Many states have laws on their books that require puppies to stay with their mothers until they are eight weeks old.
I returned to work when my first son was six weeks old, dropping him off at daycare for nine hours a day, five days a week.
I was one of the lucky working moms, though. The company where I worked had a fairly family-friendly environment: private pumping rooms, hospital-grade pumps, onsite health clinic, onsite daycare, paid maternity, and still enough PTO days when I returned.
Even in that environment, it was stressful. I stressed about running out of meetings to pump. I worried about how many ounces I would get. I fretted over pumping in the car at a conference. I felt flustered about bringing a giant bag to work with me. I was frustrated when the pumping room was occupied during the only break I had. I felt plenty of anxiety about my goals: I wanted to pump and breastfeed until my son turned one.
A poster on the wall in one of the pumping rooms echoed the message that moms hear all of the time. It was a picture of a mom holding her sleeping baby. At the bottom, it read as follows:
“I want the best for my baby. I will give my baby mother’s milk for at least the first six months. I know giving my baby formula increases the risk of allergies, infections and visits to the doctor. My goal for a healthy baby is to breastfeed for one or two years.”
It’s really just a longer version of the commonly recited phrase, “Breast is best.”
But could I do this? Could I pump for six months? Could I make it for a year? Certainly not two! And if I didn’t, did that make it my fault if my baby got sick or had allergies? Thanks for the mom guilt, poster!
I vividly remember the day that the director of daycare called to tell me they didn’t have enough milk for my son’s bottles. I called my pediatric nurse practitioner for advice because, even though I regularly made serious decisions for a multi-million dollar software development project at work, I was worried about making the wrong decision for my son.
He began drinking both formula and breast milk.
I cried in the pumping room that day, knowing that I couldn’t possibly take more pumping breaks.
Working moms need all of the support we can get, from our spouses or partners, our bosses, our coworkers, other moms, and our own moms — anyone and everyone.
Kate Torgersen is the CEO and Founder of the company, Milk Stork, which supports pumping for traveling, working moms. She told me about her own stressful experience as a working mom, feeling overwhelmed as she tried to keep up with pumping and working simultaneously.
Her twins were eight months old, and she had a four-day business trip coming up. Her goal was also to make it to the one-year mark, but it had already been a struggle to get to this far — eight months in. Together, the three of them had worked through challenges such as tandem nursing, a tongue tie, latching problems, weight-gain issues, and relentless pumping. She wasn’t sure how she was going to manage four days away from them and still keep it up.
At the same time, she was committed to her career. Many women, when in similar situations, are forced to choose between the two — their family, or their job — because of a lack of support. Moms shoulder the weight of expectations. They have to be all in with kids, or all in with their career. Nobody gets to ‘have it all.’ If a working mom is a CEO, she doesn’t have enough time to be with her kids. If a mom stays home, she’s imploding her career and putting herself far behind with retirement, benefits, pay, and a chance at returning to the workforce.

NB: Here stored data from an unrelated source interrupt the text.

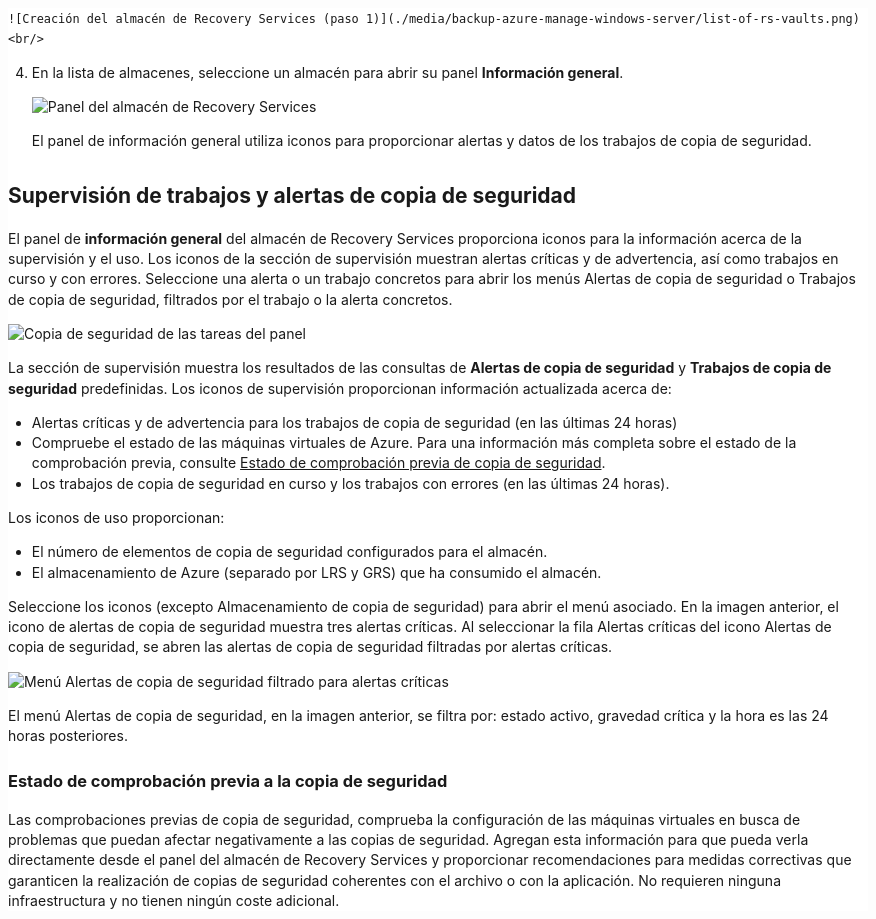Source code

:     ![Creación del almacén de Recovery Services (paso 1)](./media/backup-azure-manage-windows-server/list-of-rs-vaults.png) <br/>

4. En la lista de almacenes, seleccione un almacén para abrir su panel **Información general**.

    ![Panel del almacén de Recovery Services](./media/backup-azure-manage-windows-server/rs-vault-blade.png) <br/>

    El panel de información general utiliza iconos para proporcionar alertas y datos de los trabajos de copia de seguridad.

## <a name="monitor-backup-jobs-and-alerts"></a>Supervisión de trabajos y alertas de copia de seguridad

El panel de **información general** del almacén de Recovery Services proporciona iconos para la información acerca de la supervisión y el uso. Los iconos de la sección de supervisión muestran alertas críticas y de advertencia, así como trabajos en curso y con errores. Seleccione una alerta o un trabajo concretos para abrir los menús Alertas de copia de seguridad o Trabajos de copia de seguridad, filtrados por el trabajo o la alerta concretos.

![Copia de seguridad de las tareas del panel](./media/backup-azure-manage-windows-server/monitor-dashboard-tiles-warning.png)

La sección de supervisión muestra los resultados de las consultas de **Alertas de copia de seguridad** y **Trabajos de copia de seguridad** predefinidas. Los iconos de supervisión proporcionan información actualizada acerca de:

* Alertas críticas y de advertencia para los trabajos de copia de seguridad (en las últimas 24 horas)
* Compruebe el estado de las máquinas virtuales de Azure. Para una información más completa sobre el estado de la comprobación previa, consulte [Estado de comprobación previa de copia de seguridad](#backup-pre-check-status).
* Los trabajos de copia de seguridad en curso y los trabajos con errores (en las últimas 24 horas).

Los iconos de uso proporcionan:

* El número de elementos de copia de seguridad configurados para el almacén.
* El almacenamiento de Azure (separado por LRS y GRS) que ha consumido el almacén.

Seleccione los iconos (excepto Almacenamiento de copia de seguridad) para abrir el menú asociado. En la imagen anterior, el icono de alertas de copia de seguridad muestra tres alertas críticas. Al seleccionar la fila Alertas críticas del icono Alertas de copia de seguridad, se abren las alertas de copia de seguridad filtradas por alertas críticas.

![Menú Alertas de copia de seguridad filtrado para alertas críticas](./media/backup-azure-manage-windows-server/critical-backup-alerts.png)

El menú Alertas de copia de seguridad, en la imagen anterior, se filtra por: estado activo, gravedad crítica y la hora es las 24 horas posteriores.

### <a name="backup-pre-check-status"></a>Estado de comprobación previa a la copia de seguridad

Las comprobaciones previas de copia de seguridad, comprueba la configuración de las máquinas virtuales en busca de problemas que puedan afectar negativamente a las copias de seguridad. Agregan esta información para que pueda verla directamente desde el panel del almacén de Recovery Services y proporcionar recomendaciones para medidas correctivas que garanticen la realización de copias de seguridad coherentes con el archivo o con la aplicación. No requieren ninguna infraestructura y no tienen ningún coste adicional.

We can do so much better for working moms. We can shut down these beliefs.
As Kate prepared for her business trip, she researched the logistics of providing enough breast milk for her twins for those four days. The best solution would be to ship it back, so she looked into making that happen.
“It was going to involve sourcing dry ice and shipping materials to my hotel room, and getting myself to a special FedEx shipping facility every day without a rental car,” she said. “It was too much to do on top of the conference and all of the pumping!”
This experience was the impetus for launching her own business a year later: Milk Stork. It’s the “first-ever breast milk shipping company for business traveling breastfeeding moms.”
Not only did Kate want something that would work for her, but she created a company with a mission to support working moms to succeed as the loving, caring provider of their kids — as well as hard-working career women.
Milk Stork provides services for shipping or bringing expressed breast milk home while traveling for business. They provide a letter that women can provide their HR that details the benefits of supporting working mothers better. Through their enterprise program, companies like GoDaddy and Athena Health offer Milk Stork as a benefit for employees.
Kate told me about the growth of her company, fueled entirely by word of mouth from mom to mom. “Moms have discovered Milk Stork,” she said, “and then shared it with their personal and professional networks—their friends, coworkers, family members, Mommy Groups online and in person, lactation consultants, pediatricians, etc.” The word is out.
Every week, Kate receives emails from working moms about how Milk Stork has helped them. She’s even had moms approach her to say thanks at the grocery store, or her son’s baseball practice, because she was wearing her Milk Stork hoodie. Milk Stork is the perfect example of moms supporting moms — because we really are all in this together.